The numbers seem to bear them out: independents, who were crucial to putting Biden in the White House, have largely soured on him. For all the polls that show that elements of the Build Back Better agenda are popular, there are other polls, like the one that came out of West Virginia earlier this month, that show the opposite. And because the G.O.P. can rely on a cohesive media ecosystem that generously pollinates social media networks like Facebook, a Republican narrative of Democratic overreach is resonating even in states like Virginia, which Democrats had begun to take for granted as a sure blue state. A once-in-a-generation bill in an atmosphere of a once-in-a-generation partisan war was always a tall order.
Like it or not, the system is working exactly as it was designed, giving smaller, more rural states outsized power through the Senate and the Electoral College to slow roll big, transformative changes. Sure, the Founding Fathers didn’t anticipate the rise of a two-party system—or the media and patronage networks that have grown up around them—but I’d argue that they pretty much intended this other part of it.

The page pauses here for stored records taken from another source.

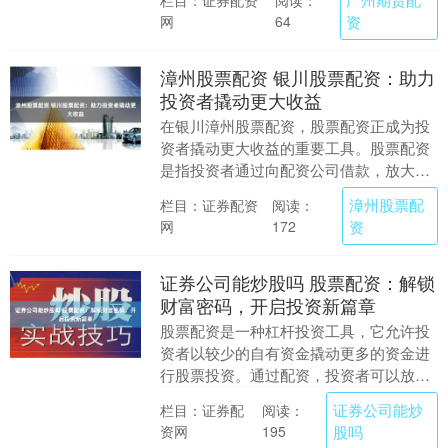
阅读：
为投资者必须面对的....
网
资
64
漳州股票配资 银川股票配资：助力
投资者撬动更大收益
在银川漳州股票配资，股票配资正成为投
资者撬动更大收益的重要工具。股票配资
是指投资者通过向配资公司借款，放大资
金规模，从而提高投资收益率的一种方
漳州股票配
栏目：证券配资
阅读：
式。 选择邵阳股票....
网
资
172
证券公司能炒股吗 股票配资：解锁
财富密码，开启投资新篇章
股票配资是一种杠杆投资工具，它允许投
资者以较少的自有资金撬动更多的资金进
行股票投资。通过配资，投资者可以放大
收益，但同时也要承担更高的风险。 * **
证券公司能炒
栏目：证券配
阅读：
资质和信誉....
资网
股吗
195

Yes, the 49 Senators who are for the Build Back Better agenda represent far, far more voters than the 51 who oppose it, but the Founders did not intend this country to be a direct democracy or for the majority of Americans to determine the country’s destiny. (They didn’t count millions of Americans as Americans—or full human beings.) The awkward political compromise that was the Constitution—the first of many that the extremely legalistic Americans cobbled together—created a series of demographic sluices that gave us what we have now: a system of minority rule, in the racial, geographical, and pure numerical senses. And so we have a growing majority of Senators representing a shrinking minority of voters.

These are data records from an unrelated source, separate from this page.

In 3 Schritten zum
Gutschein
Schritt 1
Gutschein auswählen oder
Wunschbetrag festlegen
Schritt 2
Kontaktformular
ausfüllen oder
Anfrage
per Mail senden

Ironically, one tweak of the system that allowed for the direct election of Senators is why we have a political anomaly, a coelacanth like Joe Manchin. He is a popular Democrat in a state where Biden, the Democrat running for president, got less than 30 percent of the vote in 2020. These same voters elected Manchin—rather than his being appointed by a Republican state legislature, which never would have appointed him, a Democrat—and Manchin makes no secret that feels he has to represent them, a vastly Republican population, as a Democrat in the Senate.

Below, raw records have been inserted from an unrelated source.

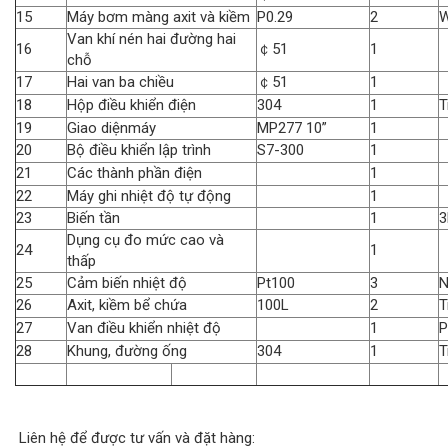
15
Máy bơm màng axit và kiềm
P0.29
2
W
Van khí nén hai đường hai
16
￠51
1
chỗ
17
Hai van ba chiều
￠51
1
18
Hộp điều khiển điện
304
1
T
19
Giao diệnmáy
MP277 10”
1
20
Bộ điều khiển lập trình
S7-300
1
21
Các thành phần điện
1
22
Máy ghi nhiệt độ tự động
1
23
Biến tần
1
Dụng cụ đo mức cao và
24
1
thấp
25
Cảm biến nhiệt độ
Pt100
3
N
26
Axit, kiềm bể chứa
100L
2
T
27
Van điều khiển nhiệt độ
1
P
28
Khung, đường ống
304
1
T
Liên hệ để được tư vấn và đặt hàng: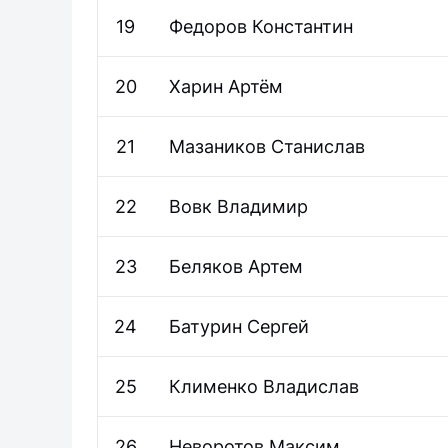
19
Федоров
Константин
20
Харин
Артём
21
Мазаников
Станислав
22
Вовк
Владимир
23
Беляков
Артем
24
Батурин
Сергей
25
Клименко
Владислав
26
Неворотов
Максим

If this is a tight rope to walk, then it is made much easier by the media, Democrats, and progressive activists. The more they shame and drag Manchin on social media, the better for Manchin. His voters hate the media, hate the Democrats, and conflate all of it into one big communist swamp. If the media and liberal Dems hate Manchin, then he must be doing something right. The more the swamp hates Manchin, the more Manchin can flaunt his independence from the swamp, the more he can be seen at home not just as a Democrat who stands up to Democrats. The more the media and liberals bash Manchin, the more they burnish his standing at home, and therefore, his chances of reelection, securing his stick in the Senate mud for as long as he wants to keep it there. It allows him to go on the radio, a day after kicking the President of the United States in the nethers, and say, credibly, “Well, guess what? I’m from West Virginia. I’m not from where they’re from and they can just beat the living crap out of people and think they’ll be submissive, period.”